ASSIGNED TASK:
Return all the data exactly, keeping the pictures out.

DATA PROVIDED:
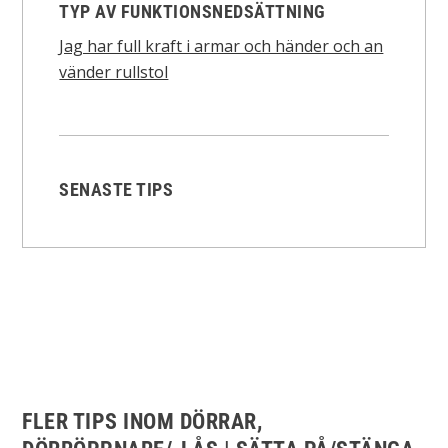
TYP AV FUNKTIONSNEDSÄTTNING
Jag har full kraft i armar och händer och an
vänder rullstol
SENASTE TIPS
FLER TIPS INOM DÖRRAR,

TASK SOLUTION:
TYP AV FUNKTIONSNEDSÄTTNING
Jag har full kraft i armar och händer och an
vänder rullstol
SENASTE TIPS
FLER TIPS INOM DÖRRAR,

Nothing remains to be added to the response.